• PROBLEM DESCRIPTION:
Output every entry exactly as written, but omit the pictures.

Source data

=======

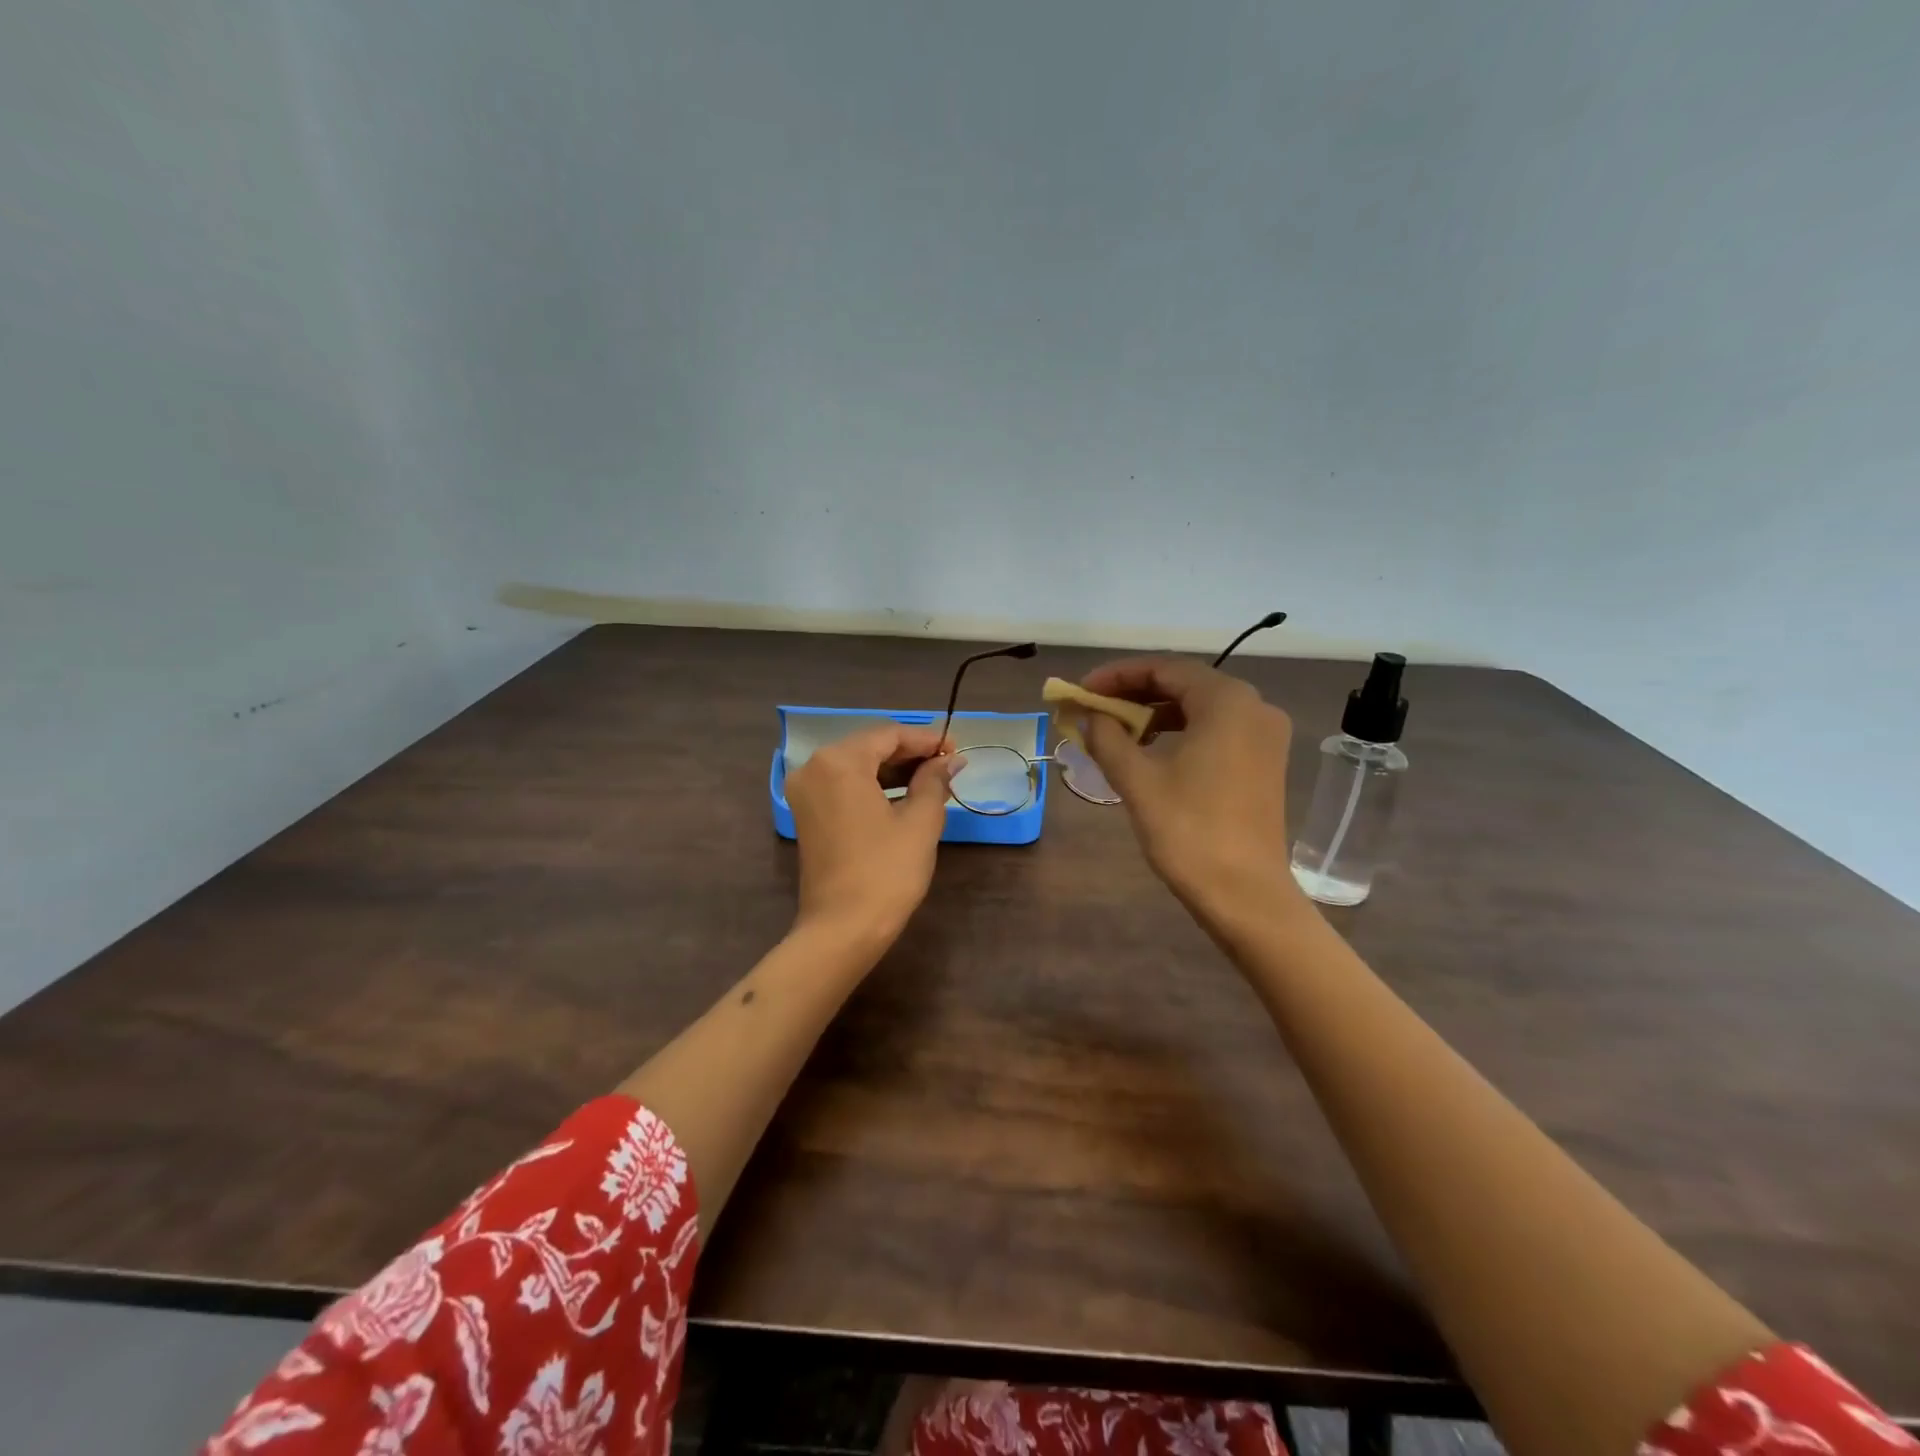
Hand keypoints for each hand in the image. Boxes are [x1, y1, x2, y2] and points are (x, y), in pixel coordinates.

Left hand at [785, 724, 958, 948]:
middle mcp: (814, 767)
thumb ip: (934, 781)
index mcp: (839, 761)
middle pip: (869, 746)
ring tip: (932, 779)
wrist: (842, 929)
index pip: (889, 734)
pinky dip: (873, 785)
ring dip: (892, 769)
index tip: (956, 750)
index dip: (926, 740)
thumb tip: (950, 760)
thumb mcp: (920, 822)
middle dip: (909, 753)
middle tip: (947, 764)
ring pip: (856, 765)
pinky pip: (844, 785)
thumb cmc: (886, 872)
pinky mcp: (807, 814)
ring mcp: (806, 792)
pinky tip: (904, 795)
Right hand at [1078, 657, 1304, 920]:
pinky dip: (1180, 731)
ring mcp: (1264, 735)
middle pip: (1184, 683)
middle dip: (1134, 692)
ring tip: (1115, 729)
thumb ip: (1108, 737)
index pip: (1164, 668)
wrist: (1245, 894)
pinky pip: (1216, 729)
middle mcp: (1253, 706)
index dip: (1116, 675)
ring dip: (1155, 713)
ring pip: (1200, 707)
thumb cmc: (1188, 831)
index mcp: (1227, 701)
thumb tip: (1091, 716)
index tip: (1081, 691)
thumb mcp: (1137, 780)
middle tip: (1094, 708)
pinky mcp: (1264, 761)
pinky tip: (1151, 749)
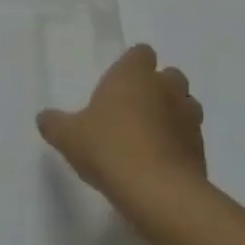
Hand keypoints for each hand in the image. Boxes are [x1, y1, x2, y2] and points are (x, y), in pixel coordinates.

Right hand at [38, 43, 206, 214]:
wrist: (158, 191)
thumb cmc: (109, 149)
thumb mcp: (68, 137)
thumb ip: (54, 123)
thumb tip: (44, 118)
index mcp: (134, 74)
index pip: (141, 53)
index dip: (132, 66)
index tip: (118, 85)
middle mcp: (166, 87)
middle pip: (168, 76)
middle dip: (156, 89)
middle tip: (132, 112)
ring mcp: (188, 117)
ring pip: (185, 105)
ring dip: (171, 115)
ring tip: (149, 138)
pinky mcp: (201, 147)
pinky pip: (190, 137)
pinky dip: (179, 144)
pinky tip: (160, 163)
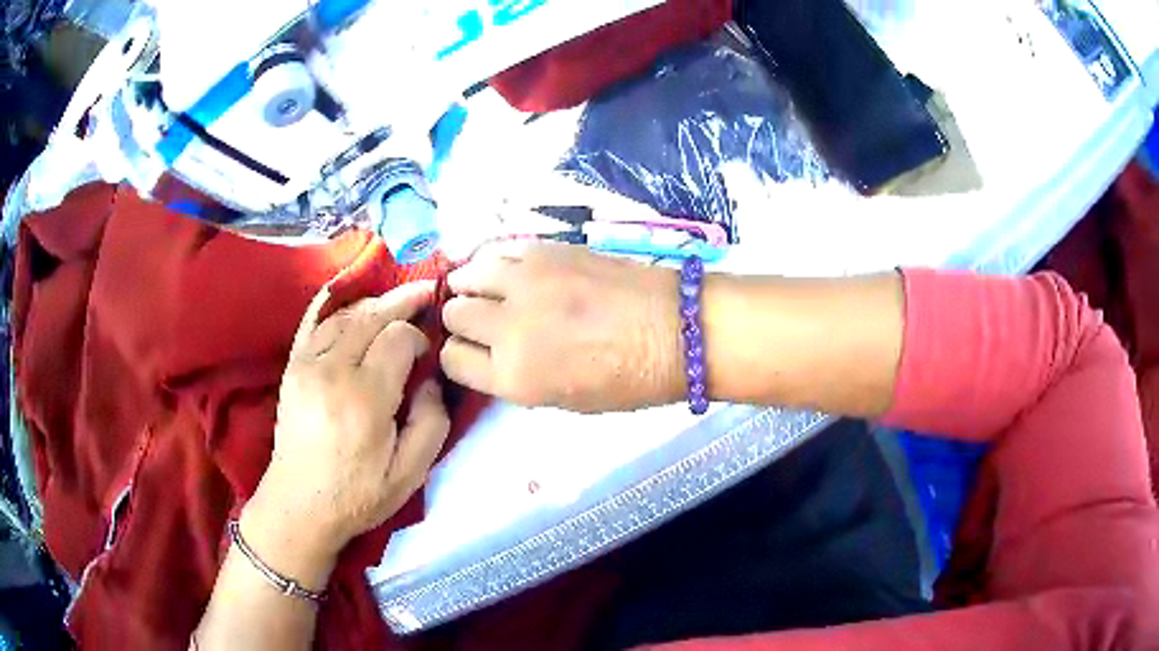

=======

• COMPLETED EXERCISE:
Hand keypoints for each hand in the image. Boxes are [x1, y1, x2, y2] and points are (x, y), in pixel coordinates.

Left hand at [785, 724, 958, 948]:
middle mcp: (814, 767)
thumb ip: (934, 781)
index mcp: (839, 761)
middle pip: (869, 746)
ring tip: (932, 779)
wrist: (842, 929)
index pip: (889, 734)
pinky dip: (873, 785)
ring dip: (892, 769)
index tip: (956, 750)
index dip: (926, 740)
thumb tip: (950, 760)
thumb mcp: (920, 822)
middle dip: (909, 753)
middle tip: (947, 764)
ring pip: (856, 765)
pinky pip: (844, 785)
thumb cmc: (886, 872)
pinky mcp: (807, 814)
ring mcp: (806, 792)
pinky tip: (904, 795)
Right hand at [1078, 657, 1304, 920]:
pinky dip: (1180, 731)
ring mcp: (1264, 735)
middle pip: (1184, 683)
middle dip: (1134, 692)
ring tip: (1115, 729)
thumb ip: (1108, 737)
index pip: (1164, 668)
wrist: (1245, 894)
pinky pip: (1216, 729)
middle mcp: (1253, 706)
index dip: (1116, 675)
ring dip: (1155, 713)
ring pip: (1200, 707)
thumb cmc: (1188, 831)
index mcp: (1227, 701)
thumb tip: (1091, 716)
index tip: (1081, 691)
thumb mcp: (1137, 780)
middle tip: (1094, 708)
pinky mcp: (1264, 761)
pinky tip: (1151, 749)
Hand keypoints for each hand in the image. Boxes are [x1, y1, x2, y2] and points are (x, y), in pixel coordinates.

Right hand at [38, 43, 206, 214]:
wrist: (158, 191)
thumb cmc: (109, 149)
thumb mcp: (68, 137)
thumb ip: (54, 123)
thumb tip: (44, 118)
index mcp: (134, 74)
index pip: (141, 53)
index dip: (132, 66)
index tip: (118, 85)
middle mcp: (166, 87)
middle pip: (168, 76)
middle dip: (156, 89)
middle tip: (132, 112)
ring mcp: (188, 117)
ring pip: (185, 105)
ring dip: (171, 115)
ring tip: (149, 138)
pinky mcp: (201, 147)
pinky pip: (190, 137)
pinky dip: (179, 144)
pinky tip: (160, 163)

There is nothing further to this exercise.